Research shows that certain diets, such as the Mediterranean diet, have a positive effect on cognition, especially for the elderly. It’s not clear how certain foods or Mediterranean foods have a positive effect on cognition. In this case the researchers have a hunch that this has to do with the marrow microbiota-gut-brain -the communication pathway between the bacteria in our gut and our brain.
SEe too: Gut Health And Your Microbiome
With this hunch or study, foods that have the potential to change the composition of the gut microbiota will later be useful for cognition. Thus, including probiotics that provide beneficial bacterial strains and exert influence on the composition of the gut microbiota.
Prebiotics are considered as substrates or food used by microbiota to grow. So, both probiotics and prebiotics can be consumed either through food or supplements.

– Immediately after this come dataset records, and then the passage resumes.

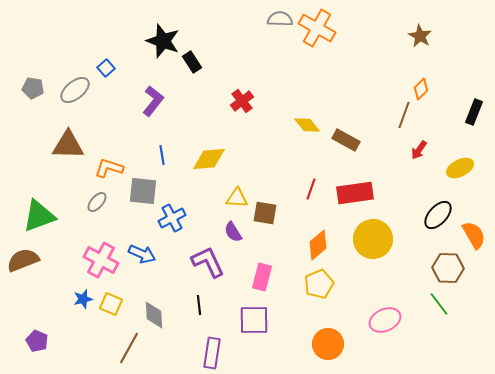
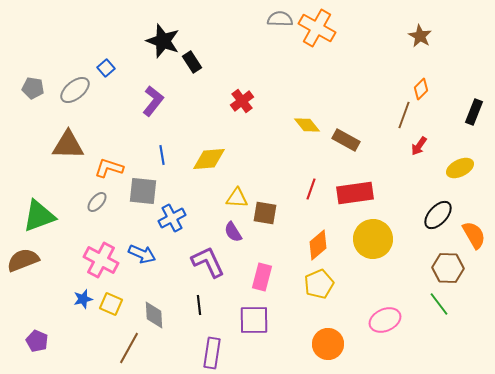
red arrow at (419, 150): moved 4 px up
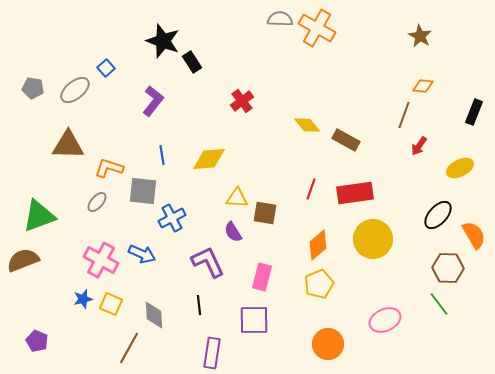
orange diamond at (421, 89): moved 2 px right, 3 px up; rotated 50 degrees clockwise
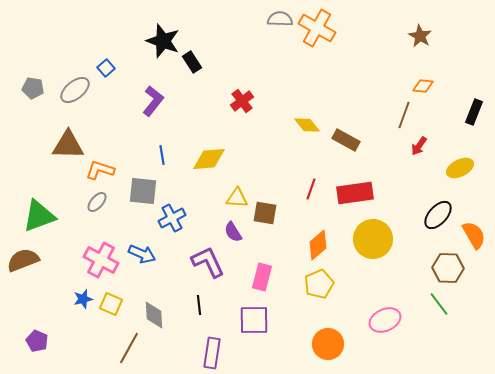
orange L-shape at (109, 168): moved 9 px left, 2 px down
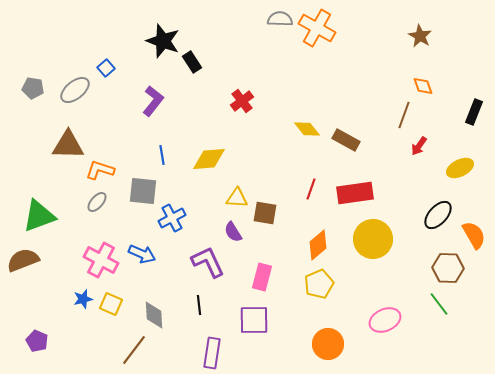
orange diamond at (423, 86): rotated 65 degrees clockwise
yellow diamond at (307, 125): moved 4 px down
brown line at (129, 348): moved 5 px right, 2 px down; rotated 8 degrees clockwise
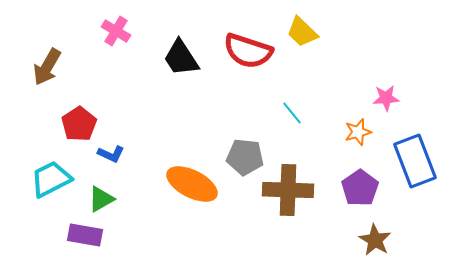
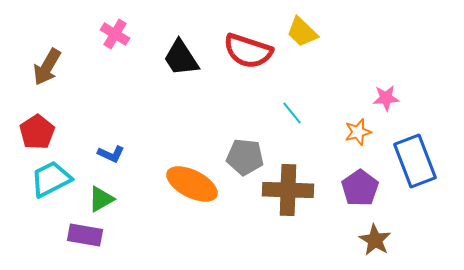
pink cross: moved 1 px left, 3 px down
red pentagon: moved 42 px left, 8 px down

In the form of foods such as fermented foods (including prebiotic milk, kefir, and kimchi).
So, consuming these foods can change the composition and function of the gut microbiota. This, in turn, causes changes in the way the gut interacts with the brain (via the immune system, vagus nerve, and neurotransmitters), and potentially changes in the way we think and feel.
However, the findings from our meta-analysis did not show any significant effect of probiotic and prebiotic foods, as well as fermented foods, on cognition.
The meta-analysis, published in Neuroscience and Biobehavioural Reviews, included 22 controlled trials conducting studies on the effects of probiotics (11 studies), prebiotics (5 studies) and fermented foods (6 studies).
About 64% of these analytical studies said hand mixes of prebiotic, probiotic, or fermented foods improved at least one measure of cognition.
However, when the results of the research carried out are collected or combined as a whole, these findings no longer provide satisfactory results. That is, there is no real evidence of the intervention of prebiotics, probiotics and fermented foods on cognition.
Why are the overall results no longer significant? This may be due to the large number of studies conducted on healthy cognition where changes in cognition are not apparent. For comparison: If your engine tank is full, adding more fuel won’t make your engine run any further.
Conclusion: The results of this study may not reflect the lack of effectiveness of probiotics, prebiotics and fermented foods, but the lack of well-designed studies. But interestingly, this meta-analysis shows promise for other brain outcomes such as depression.
However, we think that feeding your gut with fermented foods, prebiotics and probiotics, is unlikely to be a magic solution to improve or enhance your cognitive health.